De l’Iliade au burkini : « Autrefois inusité, le mot laïcité fait un retour exponentiel dans le débat public depuis 30 ans

De l’Antiquité à nos jours : la linguiste Véronica Thiéry-Riboulot retrace l’histoire du mot laïcité , qui est à l’honneur cette semaine dans les écoles de France. Si elle ne met pas fin aux débats sur le sens à donner au terme, son enquête propose un voyage éclairant dans l’histoire religieuse européenne.
Propos recueillis par Gaétan Supertino publiés sur le site lemonde.fr, le 4 12 2022

La laïcité sera mise à l’honneur cette semaine dans les écoles de France, à l’occasion de l’anniversaire de la loi du 9 décembre 1905. Texte qui, s’il ne contient même pas le terme, a gravé dans le marbre de la loi une certaine forme de laïcité « à la française », mêlant séparation nette des religions et des pouvoirs publics, garantie du libre exercice des cultes (ou du choix de ne pas en avoir), égalité de toutes les religions (et convictions) devant la loi.

● **QUESTIONS DE L'EXERCICE**
#1 Relevez dans l'extrait sur la laïcité les éléments que réunit la laïcité « à la française ».
#2 Répondez brièvement à partir de l'extrait sur la laïcité :
(a) Quel est le métier de Véronica Thiéry-Riboulot ?
(b) Par qui les propos ont-ils été recueillis ?
(c) De quelle loi célèbre-t-on l'anniversaire dans les écoles ?
#3 Recopiez mot pour mot le passage de l'extrait sur la laïcité qui va de « Propos recueillis par Gaétan » jusqu'à « devant la loi. ».

● **MATÉRIEL FOURNI**
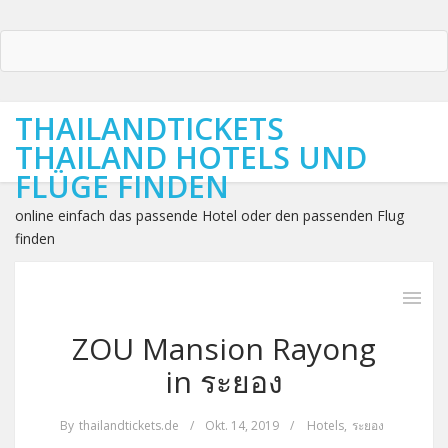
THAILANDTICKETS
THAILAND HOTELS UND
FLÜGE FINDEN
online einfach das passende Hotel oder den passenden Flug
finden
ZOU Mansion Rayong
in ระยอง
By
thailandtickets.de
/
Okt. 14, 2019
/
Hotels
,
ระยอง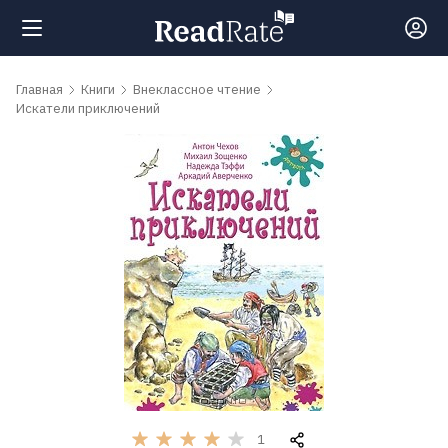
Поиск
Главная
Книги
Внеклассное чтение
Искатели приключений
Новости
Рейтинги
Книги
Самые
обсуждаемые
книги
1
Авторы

==

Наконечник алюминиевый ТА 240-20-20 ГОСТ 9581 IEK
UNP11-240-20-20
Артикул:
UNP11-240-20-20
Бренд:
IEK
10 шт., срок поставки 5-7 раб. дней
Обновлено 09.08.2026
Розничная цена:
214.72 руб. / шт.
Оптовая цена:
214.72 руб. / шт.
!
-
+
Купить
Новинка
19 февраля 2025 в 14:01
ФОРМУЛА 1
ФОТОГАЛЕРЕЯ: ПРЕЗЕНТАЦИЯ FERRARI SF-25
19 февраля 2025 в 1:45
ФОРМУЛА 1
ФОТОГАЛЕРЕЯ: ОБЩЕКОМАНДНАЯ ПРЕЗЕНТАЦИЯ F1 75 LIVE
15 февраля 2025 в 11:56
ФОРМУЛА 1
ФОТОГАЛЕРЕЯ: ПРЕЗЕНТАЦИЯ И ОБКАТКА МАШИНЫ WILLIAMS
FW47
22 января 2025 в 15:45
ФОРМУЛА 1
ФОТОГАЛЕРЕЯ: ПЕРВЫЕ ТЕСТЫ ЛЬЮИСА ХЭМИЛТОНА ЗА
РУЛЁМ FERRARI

● **CORRIGÉ DE L'EXERCICE**
#1
- séparation nette des religions et des pouvoirs publics
- garantie du libre exercice des cultes (ou du choix de ne pas en avoir)
- égalité de toutes les religions (et convictions) devant la loi

#2
(a) Linguiste.
(b) Par Gaétan Supertino.
(c) De la loi du 9 décembre 1905.

#3
Propos recueillis par Gaétan Supertino publiés sur le site lemonde.fr, le 4 12 2022

La laïcité sera mise à l’honneur cette semaine dans les écoles de France, à l’occasion de l’anniversaire de la loi du 9 décembre 1905. Texte qui, s’il ne contient même pas le terme, a gravé dans le marbre de la loi une certaine forme de laïcité « à la française », mêlant séparation nette des religions et des pouvoirs publics, garantie du libre exercice des cultes (ou du choix de ne pas en avoir), égalité de toutes les religions (et convictions) devant la loi.